** Opening RECORD EXCERPTS block **

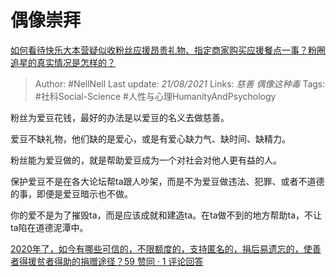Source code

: * 偶像崇拜
  :PROPERTIES:
  :CUSTOM_ID: 偶像崇拜
  :END:

[[https://www.zhihu.com/question/435913913/answer/1642646557][如何看待快乐大本营疑似收粉丝应援昂贵礼物、指定商家购买应援餐点一事？粉圈追星的真实情况是怎样的？]]

#+BEGIN_QUOTE
  Author: #NellNell Last update: /21/08/2021/ Links: [[慈善]]
  [[偶像这种毒]] Tags: #社科Social-Science
  #人性与心理HumanityAndPsychology
#+END_QUOTE

粉丝为爱豆花钱，最好的办法是以爱豆的名义去做慈善。

爱豆不缺礼物，他们缺的是爱心，或是有爱心缺力气、缺时间、缺精力。

粉丝能为爱豆做的，就是帮助爱豆成为一个对社会对他人更有益的人。

保护爱豆不是在各大论坛帮ta跟人吵架，而是不为爱豆做违法、犯罪、或者不道德的事，即便是爱豆暗示也不做。

你的爱不是为了摧毁ta，而是应该成就和建造ta。在ta做不到的地方帮助ta，不让ta陷在道德泥潭中。

[[https://www.zhihu.com/question/415447160/answer/1420734639][2020年了，如今有哪些可信的，不限额度的，支持匿名的，捐后易遗忘的，使善者得援贫者得助的捐赠途径？59
赞同 · 1 评论回答]]
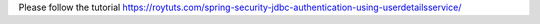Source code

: Please follow the tutorial https://roytuts.com/spring-security-jdbc-authentication-using-userdetailsservice/

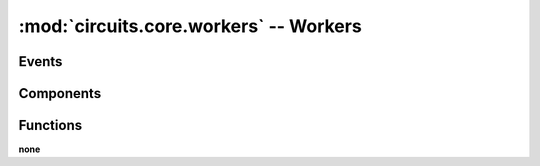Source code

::mod:`circuits.core.workers` -- Workers
=======================================

.. automodule :: circuits.core.workers


Events
------

.. autoclass :: Task
   :members:


Components
----------

.. autoclass :: Worker
   :members:


Functions
---------

**none**
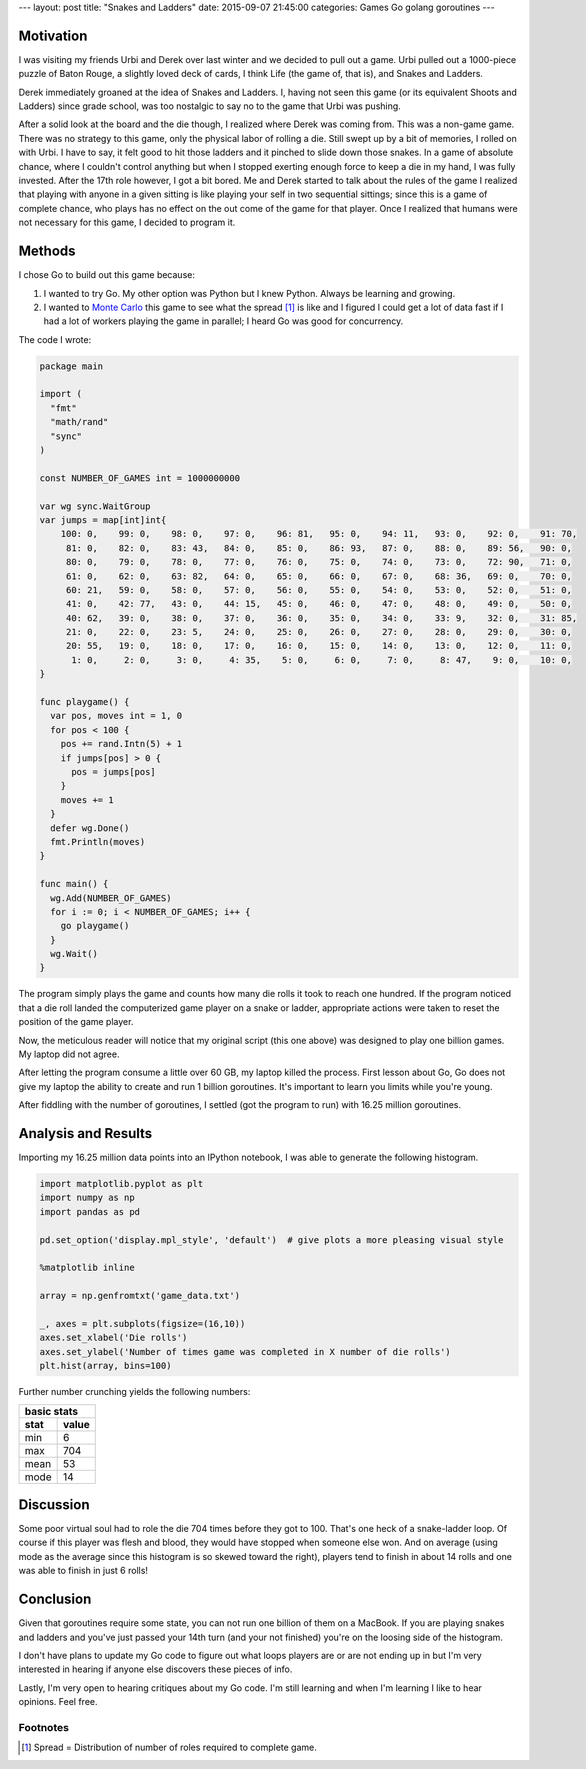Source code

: ---
layout: post
title: "Snakes and Ladders"
date: 2015-09-07 21:45:00
categories: Games Go golang goroutines
---

Motivation
==========

I was visiting my friends Urbi and Derek over last winter and we decided to
pull out a game. Urbi pulled out a 1000-piece puzzle of Baton Rouge, 
a slightly loved deck of cards, I think Life (the game of, that is), 
and Snakes and Ladders.

.. image:: /media/2014-12-04_Snakes_and_Ladders/snakes_and_ladders.JPG

Derek immediately groaned at the idea of Snakes and Ladders. I, having not seen
this game (or its equivalent Shoots and Ladders) since grade school, was too
nostalgic to say no to the game that Urbi was pushing.

After a solid look at the board and the die though, I realized where Derek 
was coming from. This was a non-game game. There was no strategy to this game,
only the physical labor of rolling a die. Still swept up by a bit of memories,
I rolled on with Urbi. I have to say, it felt good to hit those ladders and it
pinched to slide down those snakes. In a game of absolute chance, where I
couldn't control anything but when I stopped exerting enough force to keep a
die in my hand, I was fully invested. After the 17th role however, I got a bit
bored. Me and Derek started to talk about the rules of the game I realized
that playing with anyone in a given sitting is like playing your self in two
sequential sittings; since this is a game of complete chance, who plays has
no effect on the out come of the game for that player. Once I realized that
humans were not necessary for this game, I decided to program it.


Methods
=======

I chose Go to build out this game because:

1. I wanted to try Go. My other option was Python but I knew Python. 
   Always be learning and growing.

2. I wanted to `Monte Carlo <https://en.wikipedia.org/wiki/Monte_Carlo_method>`_
   this game to see what the spread [#]_ is like and I figured I could get a lot of
   data fast if I had a lot of workers playing the game in parallel; I heard Go
   was good for concurrency.

The code I wrote:

.. code::
    :class: ipynb-cell

    package main

    import (
      "fmt"
      "math/rand"
      "sync"
    )

    const NUMBER_OF_GAMES int = 1000000000

    var wg sync.WaitGroup
    var jumps = map[int]int{
        100: 0,    99: 0,    98: 0,    97: 0,    96: 81,   95: 0,    94: 11,   93: 0,    92: 0,    91: 70,
         81: 0,    82: 0,    83: 43,   84: 0,    85: 0,    86: 93,   87: 0,    88: 0,    89: 56,   90: 0,
         80: 0,    79: 0,    78: 0,    77: 0,    76: 0,    75: 0,    74: 0,    73: 0,    72: 90,   71: 0,
         61: 0,    62: 0,    63: 82,   64: 0,    65: 0,    66: 0,    67: 0,    68: 36,   69: 0,    70: 0,
         60: 21,   59: 0,    58: 0,    57: 0,    56: 0,    55: 0,    54: 0,    53: 0,    52: 0,    51: 0,
         41: 0,    42: 77,   43: 0,    44: 15,   45: 0,    46: 0,    47: 0,    48: 0,    49: 0,    50: 0,
         40: 62,   39: 0,    38: 0,    37: 0,    36: 0,    35: 0,    34: 0,    33: 9,    32: 0,    31: 85,
         21: 0,    22: 0,    23: 5,    24: 0,    25: 0,    26: 0,    27: 0,    28: 0,    29: 0,    30: 0,
         20: 55,   19: 0,    18: 0,    17: 0,    16: 0,    15: 0,    14: 0,    13: 0,    12: 0,    11: 0,
          1: 0,     2: 0,     3: 0,     4: 35,    5: 0,     6: 0,     7: 0,     8: 47,    9: 0,    10: 0,
    }

    func playgame() {
      var pos, moves int = 1, 0
      for pos < 100 {
        pos += rand.Intn(5) + 1
        if jumps[pos] > 0 {
          pos = jumps[pos]
        }
        moves += 1
      }
      defer wg.Done()
      fmt.Println(moves)
    }

    func main() {
      wg.Add(NUMBER_OF_GAMES)
      for i := 0; i < NUMBER_OF_GAMES; i++ {
        go playgame()
      }
      wg.Wait()
    }

The program simply plays the game and counts how many die rolls it took to reach
one hundred. If the program noticed that a die roll landed the computerized game
player on a snake or ladder, appropriate actions were taken to reset the position
of the game player.

Now, the meticulous reader will notice that my original script (this one above)
was designed to play one billion games. My laptop did not agree.

.. image:: /media/2014-12-04_Snakes_and_Ladders/one-billion-60gb.png

After letting the program consume a little over 60 GB, my laptop killed
the process. First lesson about Go, Go does not give my laptop the ability
to create and run 1 billion goroutines. It's important to learn you limits
while you're young.

After fiddling with the number of goroutines, I settled (got the program to run)
with 16.25 million goroutines.


Analysis and Results
====================

Importing my 16.25 million data points into an IPython notebook, 
I was able to generate the following histogram.

.. code:: python
    :class: ipynb-cell

    import matplotlib.pyplot as plt
    import numpy as np
    import pandas as pd

    pd.set_option('display.mpl_style', 'default')  # give plots a more pleasing visual style

    %matplotlib inline

    array = np.genfromtxt('game_data.txt')

    _, axes = plt.subplots(figsize=(16,10))
    axes.set_xlabel('Die rolls')
    axes.set_ylabel('Number of times game was completed in X number of die rolls')
    plt.hist(array, bins=100)

.. image:: /media/2014-12-04_Snakes_and_Ladders/die-roll-hist.png

Further number crunching yields the following numbers:

====  =====
basic stats
-----------
stat  value
====  =====
min   6
max   704
mean  53
mode  14
====  =====


Discussion
==========

Some poor virtual soul had to role the die 704 times before they got to 100.
That's one heck of a snake-ladder loop. Of course if this player was flesh and
blood, they would have stopped when someone else won. And on average (using mode
as the average since this histogram is so skewed toward the right), players tend
to finish in about 14 rolls and one was able to finish in just 6 rolls!

Conclusion
==========

Given that goroutines require some state, you can not run one billion of them
on a MacBook. If you are playing snakes and ladders and you've just passed your
14th turn (and your not finished) you're on the loosing side of the histogram.

I don't have plans to update my Go code to figure out what loops players are or
are not ending up in but I'm very interested in hearing if anyone else discovers
these pieces of info.

Lastly, I'm very open to hearing critiques about my Go code. I'm still learning
and when I'm learning I like to hear opinions. Feel free.


Footnotes
---------

.. [#] Spread = Distribution of number of roles required to complete game.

** Closing RECORD EXCERPTS block **

→ **INSTRUCTIONS FOR THE TASK**
The answer is to be the lines from the one holding "and when I'm" through the end of the data above, transcribed character for character, both ends included.

→ **COMPLETED EXERCISE**
and when I'm learning I like to hear opinions. Feel free.


Footnotes
---------

.. [#] Spread = Distribution of number of roles required to complete game.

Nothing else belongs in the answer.